A few days ago, I posted that the White House has stooped to a new low, trotting out long-proven false narratives to justify their latest attack on #Bitcoin. I didn't sufficiently provide background or citations to what they are now proposing, or why it's such bad public policy. Some friends asked for more detail, and I apologize I haven't had time to respond adequately until now.

First, President Biden signed an Executive Order that, inter alia, required the White House Office of Science and Technology Policy (OSTP) to produce a report on the climate and energy implications of crypto assets. Because Bitcoin mining is far and away the largest component of energy usage in the "crypto asset" space, we all assumed (correctly, it turns out), that this would be the primary focus.

So OSTP dutifully dug in and began uncovering all the available research on this topic. They met with lots of experts and "experts" covering every angle. This included quite a few experts who were able to document serious, even fatal, flaws in much of the research. Sadly they didn't do any actual work on their own (which is critically needed if we're going to maximize the effectiveness of public policy).

In any case, OSTP published their report here:

https://www.whitehouse.gov/wp-content/uploads/2022/09/09-2022-Crypto-Assets-and-Climate-Report.pdf

The report ended up being a ridiculously bad hit piece. It was very clear that OSTP had been told in advance what conclusions to come to, and in order to reach those false conclusions, they had to rely almost entirely on the results of previous non-academic, biased studies that have been completely debunked. The data are wrong. The narratives are complete nonsense. The "resesrch" completely fails to meet any minimal standard of academic rigor. And OSTP was shown this repeatedly. Yet they completely ignored all the real evidence, and based their conclusions entirely on the fatally flawed work that could be used to support the political narrative they were told to support.

And that political narrative is VERY bad for the United States. Not just a neutral thing, but outright damaging to the country. Nic Carter does a great job of explaining all this here, while completely destroying the OSTP report:

https://medium.com/@nic__carter/comments-on-the-white-house-report-on-the-climate-implications-of-crypto-mining-8d65d30ec942

Now cut to budget fight season, and the White House doubled down on all the false narratives and predictably announced their completely ridiculous new proposed "DAME tax" on Bitcoin mining:

https://www.whitehouse.gov/cea/written-materials/2023/05/02/cost-of-cryptomining-dame-tax/

[As a side note, how did no one get fired for that ridiculously bad name? I mean I thought that word had been canceled in English, and the meaning in both Spanish and Japanese is hilarious in this context.]

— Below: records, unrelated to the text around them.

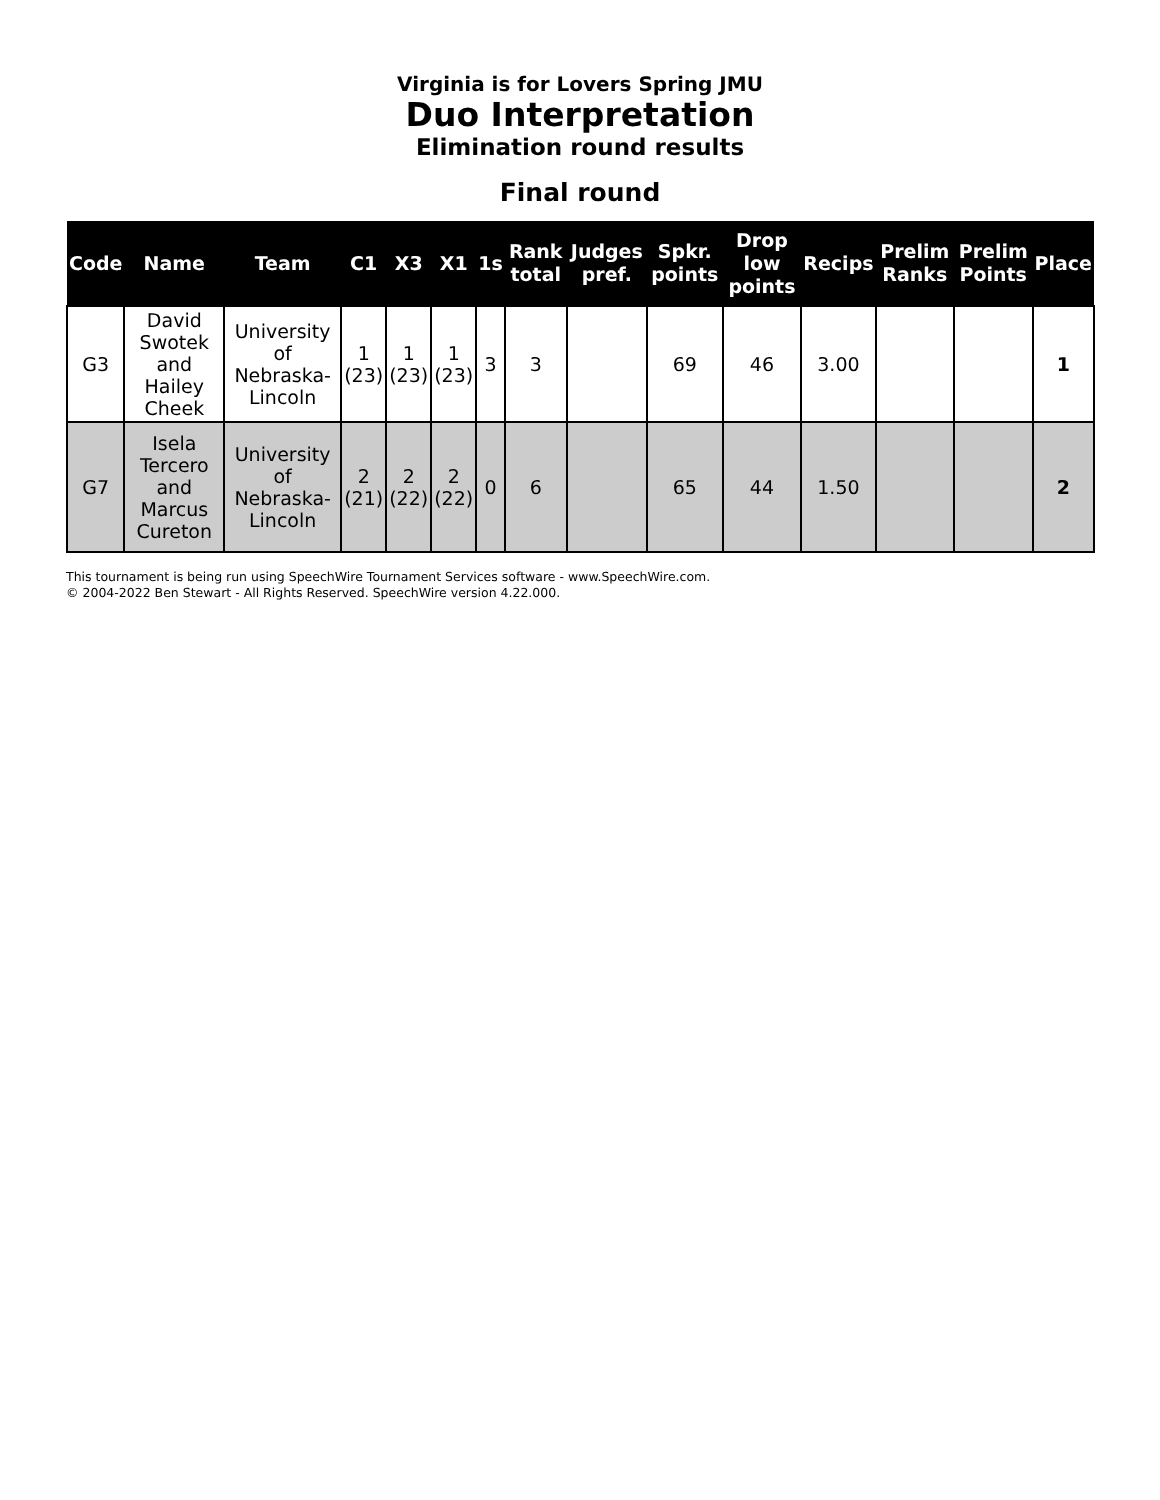Virginia is for Lovers Spring JMU
Duo Interpretation
Elimination round results
Final round
| Code | Name | Team | C1 | X3 | X1 | 1s | Rank total | Judges pref. | Spkr. points | Drop low points | Recips | Prelim Ranks | Prelim Points | Place |
| --- | --- | --- | --- | --- | --- | --- | --- | --- | --- | --- | --- | --- | --- | --- |
| G3 | David Swotek and Hailey Cheek | University of Nebraska-Lincoln | 1 (23) | 1 (23) | 1 (23) | 3 | 3 | | 69 | 46 | 3.00 | | | 1 |
| G7 | Isela Tercero and Marcus Cureton | University of Nebraska-Lincoln | 2 (21) | 2 (22) | 2 (22) | 0 | 6 | | 65 | 44 | 1.50 | | | 2 |
This tournament is being run using SpeechWire Tournament Services software - www.SpeechWire.com.
© 2004-2022 Ben Stewart - All Rights Reserved. SpeechWire version 4.22.000.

Anyway, this is what spurred my post last week. I wish I could attribute this proposed tax to ignorance. But the White House has repeatedly been shown the falsity of their narratives on this topic. In fact, the tax policy they propose will clearly achieve the EXACT OPPOSITE OF their stated objectives.

So I can only conclude they are intentionally peddling this false drivel only to justify a political object that is very different from the made-up objectives they are claiming publicly. They have made up a fake problem, then proposed a fake solution that apparently targets some different goal.

Here is a good rebuttal of the DAME tax that covers all this much better:

https://www.coindesk.com/consensus-magazine/2023/05/11/the-white-houses-bitcoin-mining-tax-undermines-itself/

At this point, I'll leave it for the reader to do his/her own further homework. Or don't. That's what the White House would prefer.